Zefram <A.Main@xxxxxxxxxxxxxxxxx> wrote:
>I always set SHELL to /bin/sh explicitly in Makefiles.  GNU standards
>recommend this too.  This is really an example of the now deeply

Well, it's not that easy.
For a real POSIX environment, you could simply omit setting SHELL, since
the make utility will *always* set it to a /bin/sh compatible shell.

For non-posix environments, it gets a bit tricky.  Some makes set it,
some don't, some makes export the SHELL assignment to the environment,
some don't.  Then there is the possibility that the /bin/sh is a buggy
implementation with way too many bugs (some vendors delivered this
with their system).  So the users typically went and got themselves
a different shell (like pdksh, bash, zsh, whatever).  Now, if the
user is using that as his loginshell, and the shell is Bourne shell
compatible, then we'll try to use that one first.

Which is exactly why I was bothering with the zsh (in case it was more
/bin/sh compatible than the original /bin/sh installed on the system; why
wouldn't they replace the /bin/sh with a link to zsh, well, lots of
reasons: he's not the sysadmin, company policy, etc.).

>>+	*[zc]sh*) echo "Warning: really perverted make detected"; SHELL="";;

>Wouldn't it be better to do the feature tests, ignoring the name in
>$SHELL?  Maybe some perverted admin has a copy of sh under the name
>zsh.

Feature tests are difficult to make comprehensive.
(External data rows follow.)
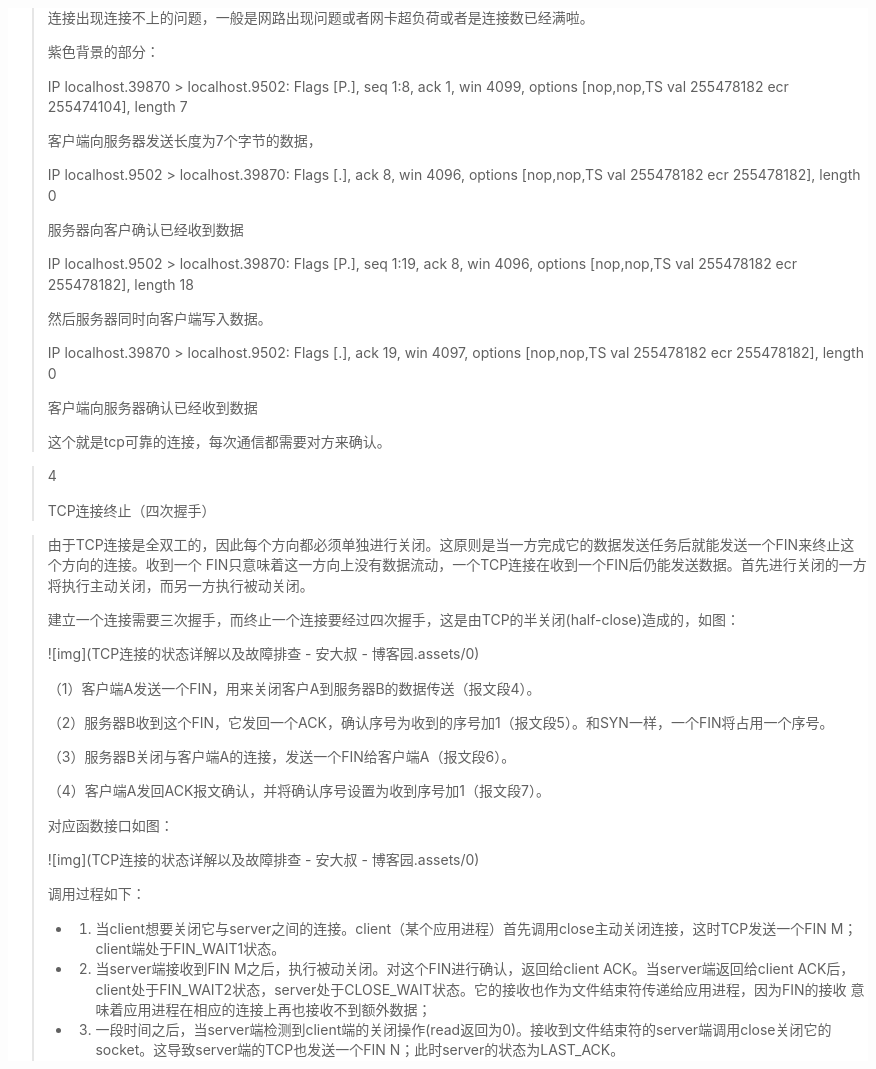 > 连接出现连接不上的问题，一般是网路出现问题或者网卡超负荷或者是连接数已经满啦。
>
> 紫色背景的部分：
>
> IP localhost.39870 > localhost.9502: Flags [P.], seq 1:8, ack 1, win 4099, options [nop,nop,TS val 255478182 ecr 255474104], length 7
>
> 客户端向服务器发送长度为7个字节的数据，
>
> IP localhost.9502 > localhost.39870: Flags [.], ack 8, win 4096, options [nop,nop,TS val 255478182 ecr 255478182], length 0
>
> 服务器向客户确认已经收到数据
>
> IP localhost.9502 > localhost.39870: Flags [P.], seq 1:19, ack 8, win 4096, options [nop,nop,TS val 255478182 ecr 255478182], length 18
>
> 然后服务器同时向客户端写入数据。
>
> IP localhost.39870 > localhost.9502: Flags [.], ack 19, win 4097, options [nop,nop,TS val 255478182 ecr 255478182], length 0
>
> 客户端向服务器确认已经收到数据
>
> 这个就是tcp可靠的连接，每次通信都需要对方来确认。
>
>  
>
>  

 

> 4
>
> 
>
> TCP连接终止（四次握手）

 

> 由于TCP连接是全双工的，因此每个方向都必须单独进行关闭。这原则是当一方完成它的数据发送任务后就能发送一个FIN来终止这个方向的连接。收到一个 FIN只意味着这一方向上没有数据流动，一个TCP连接在收到一个FIN后仍能发送数据。首先进行关闭的一方将执行主动关闭，而另一方执行被动关闭。
>
>    建立一个连接需要三次握手，而终止一个连接要经过四次握手，这是由TCP的半关闭(half-close)造成的，如图：
>
> ![img](TCP连接的状态详解以及故障排查 - 安大叔 - 博客园.assets/0)
>
> （1）客户端A发送一个FIN，用来关闭客户A到服务器B的数据传送（报文段4）。
>
> （2）服务器B收到这个FIN，它发回一个ACK，确认序号为收到的序号加1（报文段5）。和SYN一样，一个FIN将占用一个序号。
>
> （3）服务器B关闭与客户端A的连接，发送一个FIN给客户端A（报文段6）。
>
> （4）客户端A发回ACK报文确认，并将确认序号设置为收到序号加1（报文段7）。
>
> 对应函数接口如图：
>
> ![img](TCP连接的状态详解以及故障排查 - 安大叔 - 博客园.assets/0)
>
> 调用过程如下：
>
> - 1) 当client想要关闭它与server之间的连接。client（某个应用进程）首先调用close主动关闭连接，这时TCP发送一个FIN M；client端处于FIN_WAIT1状态。
> - 2) 当server端接收到FIN M之后，执行被动关闭。对这个FIN进行确认，返回给client ACK。当server端返回给client ACK后，client处于FIN_WAIT2状态，server处于CLOSE_WAIT状态。它的接收也作为文件结束符传递给应用进程，因为FIN的接收 意味着应用进程在相应的连接上再也接收不到额外数据；
> - 3) 一段时间之后，当server端检测到client端的关闭操作(read返回为0)。接收到文件结束符的server端调用close关闭它的socket。这导致server端的TCP也发送一个FIN N；此时server的状态为LAST_ACK。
>  Or even better, just use /bin/sh, which is Bourne-compatible
>everywhere, rather than accepting whatever $SHELL happens to be.

Not such a good idea, see above.
-- 
Sincerely,                                                          srb@xxxxxxx
           Stephen R. van den Berg (AKA BuGless).
Auto repair rates: basic labor $40/hour; if you wait, $60; if you watch, $80;
if you ask questions, $100; if you help, $120; if you laugh, $140.